Think of geosteering as a drill with brains.
Rather than drilling an unvaryingly vertical borehole into the Earth, in hopes of hitting oil, petroleum companies can now adjust the drill’s direction in real time based on geological logging measurements. The drill can even bore horizontally when seeking a “pay zone” – oil-speak for a deposit. The process relies on accurate data analysis.
“We can drill more accurately and take less time, and time is money in this business. We can log while drilling, and the people at Rice are helping us make that possible,” said Neilkunal Panchal, a lead research scientist with Shell.
Panchal is working with a team from Rice University, Purdue University and Shell to streamline geosteering with machine-learning algorithms. “In the past, the sensor readings we got were very noisy and very erratic.
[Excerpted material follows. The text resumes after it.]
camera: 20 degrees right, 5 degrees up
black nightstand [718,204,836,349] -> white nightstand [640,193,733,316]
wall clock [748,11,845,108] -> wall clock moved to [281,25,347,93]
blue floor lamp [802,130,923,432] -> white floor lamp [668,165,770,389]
They weren’t reliable. We want to clean them up and make the information more dependable,” said Daniel Kowal, assistant professor of STAT.
“Oil companies routinely collect large sensors and drilling mechanical datasets from the rigs around the world. Many statistical explorations remain to be done, and some of them are crucial to make safe and smart decisions while drilling,” said Marina Vannucci
, Noah Harding Professor and STAT department chair at Rice.
Other members of the research group include Yinsen Miao, a fourth-year graduate student in STAT at Rice, whose internship at Shell brought the team together; Faming Liang, professor of STAT at Purdue University; and Mingqi Wu and Jeremy Vila with Shell.
“Human-based data processing and interpretation are easily affected by individual opinions and prone to various errors. Therefore, statistical machine learning algorithms are needed to avoid the individual variances and standardize the geosteering process,” Vannucci said.
At the start of their two-year industry/academia project, the research group devised a Bayesian machine learning approach based on state-space modeling. Next they will test the accuracy of the methods they have developed on real drilling data and investigate other non-linear state-space model solutions. They will test the models using a Python-based multi-thread GUI (graphical user interface) simulation software.
Shell will eventually test the result at their fields in West Texas, Argentina and Canada.
“Many projects don’t reach this state of effectiveness. The results we’ve seen are very promising. The algorithms we have developed at Rice are working. We’re happy,” Panchal said.